Collected data:
******

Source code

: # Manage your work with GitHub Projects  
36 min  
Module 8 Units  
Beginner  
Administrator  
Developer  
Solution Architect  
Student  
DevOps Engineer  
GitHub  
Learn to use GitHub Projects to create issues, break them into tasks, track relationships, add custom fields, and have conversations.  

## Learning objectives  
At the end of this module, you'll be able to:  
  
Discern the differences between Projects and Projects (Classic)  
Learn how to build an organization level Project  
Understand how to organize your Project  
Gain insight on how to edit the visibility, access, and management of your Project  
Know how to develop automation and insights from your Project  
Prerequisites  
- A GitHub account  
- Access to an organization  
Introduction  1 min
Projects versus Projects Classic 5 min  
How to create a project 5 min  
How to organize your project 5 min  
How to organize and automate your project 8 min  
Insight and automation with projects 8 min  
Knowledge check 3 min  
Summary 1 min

******

# What needs to be done
In the part of the listing that opens with the line containing "Discern the differences" and closes with the line containing "Gain insight on", swap "Understand" for "Explore", leaving everything else unchanged. Return only those lines.

# Completed exercise
Discern the differences between Projects and Projects (Classic)  
Learn how to build an organization level Project  
Explore how to organize your Project  
Gain insight on how to edit the visibility, access, and management of your Project  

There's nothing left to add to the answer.